▶ **Text shown**:
This is in response to the blog post by Razteca.  I’m gonna try to answer some of the questions you have. I have a book called The Case for Christ that kind of goes through some of these questions. I’ve pretty much paraphrased most of it, unless otherwise noted.

First, let’s start with the earliest copies of the new testament. The book says, the standard scholarly dating is in the 70 years after the ressurection for Mark, in the 80s for Matthew and Luke, and the 90s for John, but that’s still within the lifetimes of various eyewitnesses of the life of jesus, including hostile eyewitnesses who would have served as a corrective if false teachings about Jesus were going around. In comparison, the earliest biographies of Alexander the Great were written more than four hundred years after Alexander’s death in 323bc, yet they are considered to be generally trustworthy. He also says it’s arguable to say that the gospels were written even as soon as two years after Jesus’s ressurection.

About the reliability of our copies today, we have copies commencing within a couple of generations from the writting of the originals, whereas in the case of other ancient texts, maybe five, eight or ten centuries elapsed between the original and the earliest surviving copy. There are more than 5 thousand greek manuscrips in existence today, and thousands more in other early languages. In all, there are about 24,000 manuscripts in existence. Next to the New Testament, the greatest amount of manuscript testimony is of Homer’s Iliad, which was the bible of the ancient greeks. There are fewer than 650 Greek manuscripts of it today. They come down from the second and thrid century AD and following. When you consider that Homer composed his epic about 800bc, you can see there is a thousand year gap. And of course, those aren’t questioned as harshly as the new testament.

Even though there are like tens of thousands of variations among the ancient manuscipts, most of those are very minor things, like spelling or the positions of words in a sentence. In Greek that doesn’t matter because the meaning is the same. The way the variants are counted is misleading, too, because if a single word is misspelled in two thousand manuscripts, that is counted as two thousand variants. Scholars William Nix and Norman Geisler conclude, “The New Testament, then, has not only survived in more manuscripts than any other book from antiquity, but it has survived in a purer form than any other great book- a form that is 99.5 percent pure.”

▶ **Challenges**:
1) According to the post, how many Greek manuscripts of Homer's Iliad exist today?
2) Reproduce the passage of the post between "About the reliability" and "as the new testament.", inclusive.
Rely only on the post above.

▶ **Data**:
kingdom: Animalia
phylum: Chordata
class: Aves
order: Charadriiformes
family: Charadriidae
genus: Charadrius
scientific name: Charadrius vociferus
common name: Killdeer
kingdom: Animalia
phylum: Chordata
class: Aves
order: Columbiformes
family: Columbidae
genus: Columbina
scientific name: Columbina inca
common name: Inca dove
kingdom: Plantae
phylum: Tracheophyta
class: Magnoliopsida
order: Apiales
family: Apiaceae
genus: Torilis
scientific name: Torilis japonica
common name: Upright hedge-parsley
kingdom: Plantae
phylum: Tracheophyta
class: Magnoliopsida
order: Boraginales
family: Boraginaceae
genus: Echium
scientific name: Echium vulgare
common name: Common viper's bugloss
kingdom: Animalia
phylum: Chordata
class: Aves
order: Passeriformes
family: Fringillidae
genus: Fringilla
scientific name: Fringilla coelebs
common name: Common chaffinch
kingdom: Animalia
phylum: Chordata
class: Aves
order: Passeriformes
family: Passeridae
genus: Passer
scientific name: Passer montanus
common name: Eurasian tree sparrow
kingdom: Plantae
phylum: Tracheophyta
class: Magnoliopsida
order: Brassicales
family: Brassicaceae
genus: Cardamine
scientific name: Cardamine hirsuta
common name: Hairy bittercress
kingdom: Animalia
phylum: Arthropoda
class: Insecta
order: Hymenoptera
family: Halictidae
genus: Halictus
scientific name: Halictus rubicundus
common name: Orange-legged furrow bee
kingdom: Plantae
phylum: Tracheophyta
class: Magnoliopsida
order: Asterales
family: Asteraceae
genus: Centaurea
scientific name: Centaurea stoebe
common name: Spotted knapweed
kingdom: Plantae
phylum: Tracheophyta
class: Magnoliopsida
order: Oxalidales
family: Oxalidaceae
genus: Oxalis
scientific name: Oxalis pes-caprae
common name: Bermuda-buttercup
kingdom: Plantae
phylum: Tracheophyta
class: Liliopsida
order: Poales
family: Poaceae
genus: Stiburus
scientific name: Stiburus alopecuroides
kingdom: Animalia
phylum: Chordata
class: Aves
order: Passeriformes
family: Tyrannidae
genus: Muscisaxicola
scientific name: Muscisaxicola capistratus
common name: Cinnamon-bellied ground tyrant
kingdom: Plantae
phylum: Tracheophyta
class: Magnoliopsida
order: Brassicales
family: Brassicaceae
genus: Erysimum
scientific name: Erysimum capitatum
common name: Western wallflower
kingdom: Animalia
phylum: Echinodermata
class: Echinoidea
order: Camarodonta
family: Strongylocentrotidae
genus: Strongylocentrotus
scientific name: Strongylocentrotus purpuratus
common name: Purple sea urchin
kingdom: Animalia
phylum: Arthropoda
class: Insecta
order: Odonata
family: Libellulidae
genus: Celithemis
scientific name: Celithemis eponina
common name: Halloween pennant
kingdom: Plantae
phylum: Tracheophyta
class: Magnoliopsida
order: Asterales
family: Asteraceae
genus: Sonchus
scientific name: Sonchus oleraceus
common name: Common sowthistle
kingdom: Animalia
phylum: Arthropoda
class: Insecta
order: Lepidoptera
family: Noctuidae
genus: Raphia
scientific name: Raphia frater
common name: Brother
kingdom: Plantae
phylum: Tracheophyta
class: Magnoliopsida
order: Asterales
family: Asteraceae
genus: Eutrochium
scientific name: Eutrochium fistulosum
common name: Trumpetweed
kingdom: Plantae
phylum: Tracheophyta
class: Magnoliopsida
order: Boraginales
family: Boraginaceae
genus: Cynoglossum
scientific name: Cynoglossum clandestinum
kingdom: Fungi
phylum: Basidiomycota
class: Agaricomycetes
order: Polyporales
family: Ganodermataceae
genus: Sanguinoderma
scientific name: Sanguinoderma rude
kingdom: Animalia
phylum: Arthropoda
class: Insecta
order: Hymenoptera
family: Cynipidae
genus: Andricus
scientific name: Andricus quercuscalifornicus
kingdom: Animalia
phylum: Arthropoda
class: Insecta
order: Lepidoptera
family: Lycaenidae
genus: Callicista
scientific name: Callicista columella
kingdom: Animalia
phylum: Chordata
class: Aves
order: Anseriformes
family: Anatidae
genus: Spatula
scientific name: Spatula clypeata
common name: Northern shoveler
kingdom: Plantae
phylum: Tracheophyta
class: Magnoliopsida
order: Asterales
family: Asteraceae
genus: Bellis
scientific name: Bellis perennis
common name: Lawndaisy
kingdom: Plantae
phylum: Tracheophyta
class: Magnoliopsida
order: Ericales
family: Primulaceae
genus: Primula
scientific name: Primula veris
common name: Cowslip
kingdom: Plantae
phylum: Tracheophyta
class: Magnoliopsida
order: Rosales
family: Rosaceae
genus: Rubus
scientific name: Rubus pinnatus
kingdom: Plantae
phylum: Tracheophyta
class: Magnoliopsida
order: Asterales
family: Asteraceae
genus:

▶ **Complete answers**:
1) Fewer than 650.

2)
About the reliability of our copies today, we have copies commencing within a couple of generations from the writting of the originals, whereas in the case of other ancient texts, maybe five, eight or ten centuries elapsed between the original and the earliest surviving copy. There are more than 5 thousand greek manuscrips in existence today, and thousands more in other early languages. In all, there are about 24,000 manuscripts in existence. Next to the New Testament, the greatest amount of manuscript testimony is of Homer’s Iliad, which was the bible of the ancient greeks. There are fewer than 650 Greek manuscripts of it today. They come down from the second and thrid century AD and following. When you consider that Homer composed his epic about 800bc, you can see there is a thousand year gap. And of course, those aren’t questioned as harshly as the new testament.